2012-11-22 13:59:29

Benedetto XVI riceve il presidente di Haiti, Michel Joseph Martelly


Benedetto XVI ha ricevuto ieri il presidente di Haiti, Michel Joseph Martelly, che poi ha incontrato il cardinale segretario di Stato Tarcisio Bertone, accompagnato da mons. Dominique Mamberti, segretario per i Rapporti con gli Stati. “Durante i cordiali colloqui – riferisce la Sala Stampa vaticana - sono state passate in rassegna le buone relazioni esistenti fra la Santa Sede e lo Stato. Si è quindi ricordato il particolare contributo offerto dalla Chiesa, tramite le sue istituzioni educative, sociali e caritative, particolarmente durante il terremoto che ha colpito il popolo haitiano e nella fase di ricostruzione del Paese. Nel corso della conversazione ci si è infine soffermati sull’importanza di continuare a collaborare per lo sviluppo armonico della società haitiana”.

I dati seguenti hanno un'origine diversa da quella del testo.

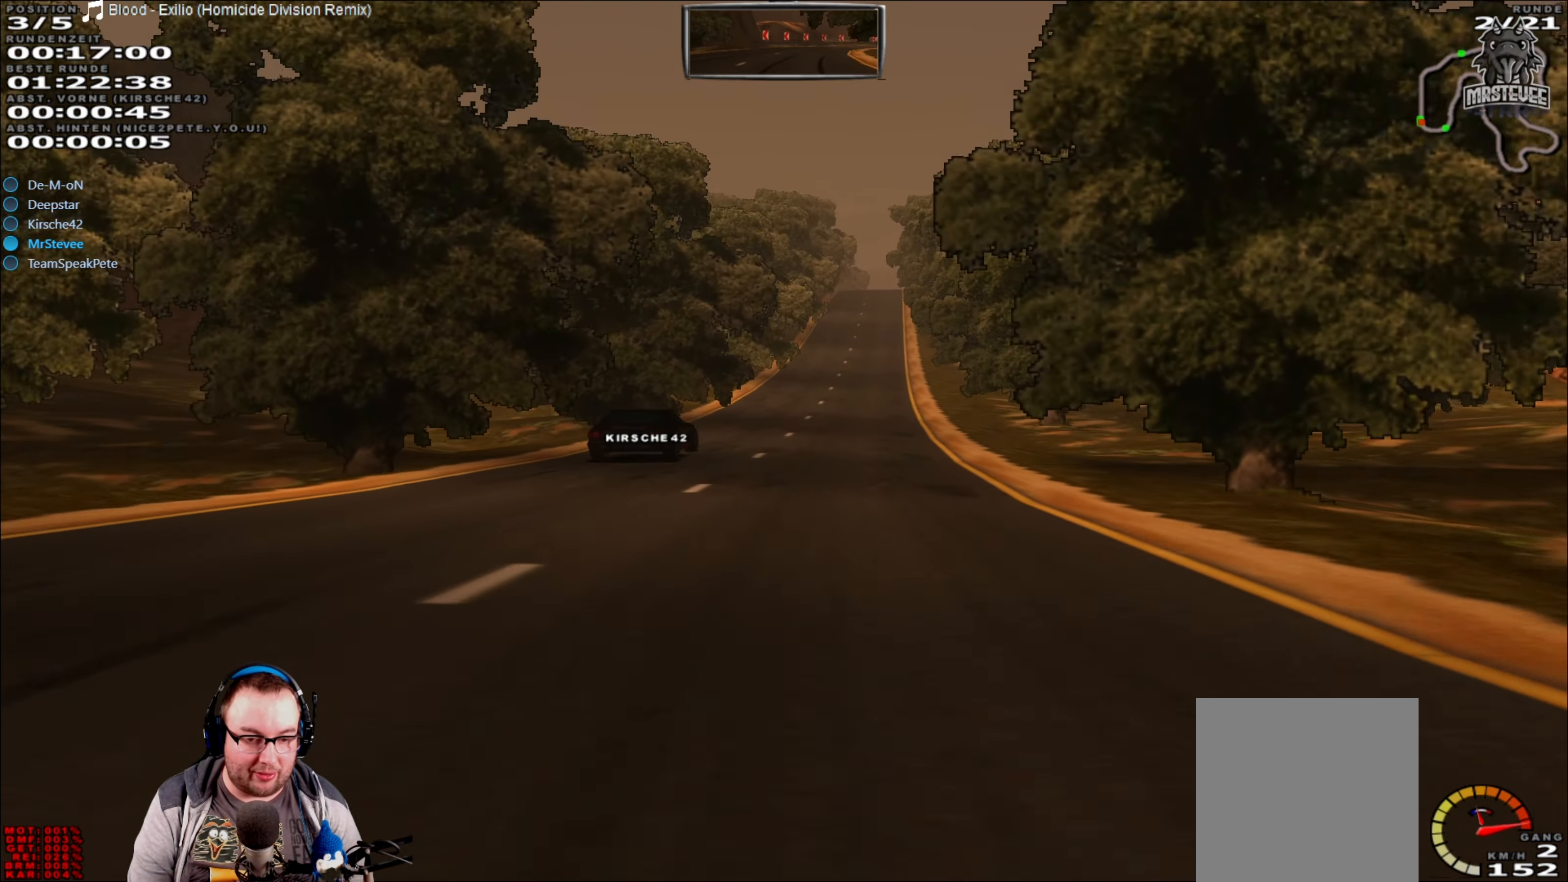
{"buttons": ["R2"], "left_stick": "center", "right_stick": "center", "events": [[250, "left_stick", "right"], [350, "left_stick", "center"]]}
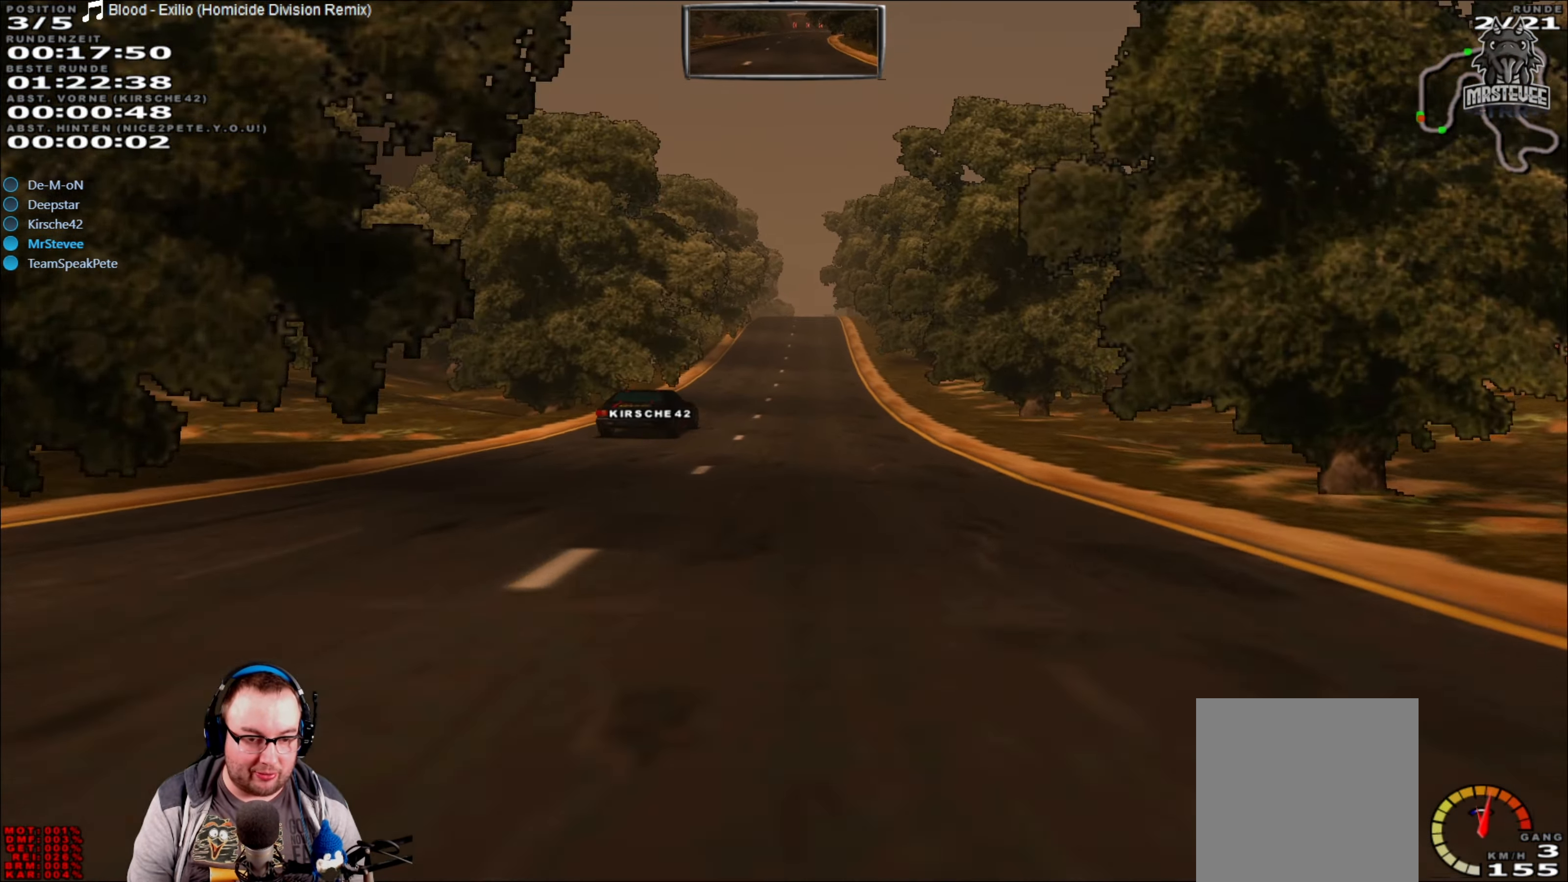
{"buttons": ["R2"], "left_stick": "center", "right_stick": "center", "events": []}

Haiti, tra i Paesi più poveri al mondo, colpito da innumerevoli calamità, resta sovente in ombra sulla scena politica internazionale. Ma quali sono le condizioni attuali della popolazione dopo il terremoto del gennaio 2010, l’insorgere dell’epidemia di colera ed il passaggio dell’uragano Sandy nell’ottobre scorso? Roberta Gisotti ha intervistato Luca Guerneri, responsabile di Terre des Hommes per i Progetti in aiuto di Haiti:RealAudioMP3

R. – La situazione dopo il terremoto è enormemente cambiata perché effettivamente non si vedono macerie. Si vedono anche opere che hanno fatto le Ong e le organizzazioni internazionali per quanto riguarda la capitale. Purtroppo permane un problema gravissimo, quello del dissesto idrogeologico, per cui qualsiasi elemento naturale - che può essere una pioggia forte, o una nuova scossa di terremoto, o anche movimenti dei fronti delle montagne - fa sì che ci si trovi perennemente in emergenza. Per cui le case crollano, le popolazioni devono cambiare zona di residenza e, soprattutto, si assiste ad una mancanza piuttosto accentuata di interesse per ciò che attiene alla prevenzione di queste continue emergenze ad Haiti.

D. - Le autorità che cosa fanno e che cosa fanno anche le presenze internazionali?

R. – Purtroppo si registra uno Stato che, non posso dire sia del tutto assente, ma senz’altro, è uno Stato molto debole. La storia di Haiti, con tutta una serie di colpi di Stato e di ministri che durano il lasso di una stagione, ha portato a far sì che la comunità internazionale abbia supplito molto spesso nella pianificazione degli interventi e abbia deciso chi, come e dove eseguire gli interventi, senza che ci sia stata una regia. Per cui, c’è effettivamente una sorta di distribuzione a pioggia degli aiuti ma che assolutamente non aiuta il Paese a cambiare marcia e a cambiare registro.

D. - Quindi manca un coordinamento?

R . – Assolutamente sì.

D. - E forse manca un intervento più decisivo ad eliminare le cause di tanta distruzione?

R. - La causa che forse sarebbe da affrontare con maggiore energia riguarda le zone rurali, dove purtroppo, oltre al dissesto idrogeologico, si registra una mancanza di strade ed una mancanza di possibilità per le famiglie di avere servizi e scuole. Per cui la gente è portata ad inurbarsi - ormai l’area urbana di Port-au-Prince raccoglie il 33 per cento della popolazione haitiana - e questo fa sì che si concentrino aiuti nella città di Port-au-Prince ma nello stesso tempo non viene affrontato il nodo della povertà rurale, che è quella che poi genere un ulteriore impoverimento e pressione delle bande criminali sulla capitale.

D. - Per quanto riguarda la diffusione del colera?

R. – Purtroppo il colera è tutt’altro che un’emergenza, è una pandemia che è destinata a rimanere nel Paese fino a che non verranno affrontati le cause a monte. Per quanto attiene all’area urbana di Port-au-Prince, abbiamo “slum” che riuniscono mezzo milione persone che sono senza latrine. Questo è un caso che abbiamo seguito molto bene, la famosa municipalità Cité Soleil, che viene molto spesso tirata in ballo, perché è un coacervo di malessere, di criminalità e di povertà. In questa comunità ci sono 200 blocchi di latrine comunitarie che non funzionano. Contrastare il colera senza poi dare alla gente la possibilità di gestire il ciclo delle acque reflue e il ciclo dei rifiuti umani porta a non risolvere il problema sul lungo periodo. Per cui ci si limita molto spesso, con tanto coraggio, con tanto buon cuore, a fare interventi sanitari di aiuto alle popolazioni, ma non si affronta la prevenzione che è quello che dovrebbe portare poi il Paese a liberarsi di questo tipo di malattia.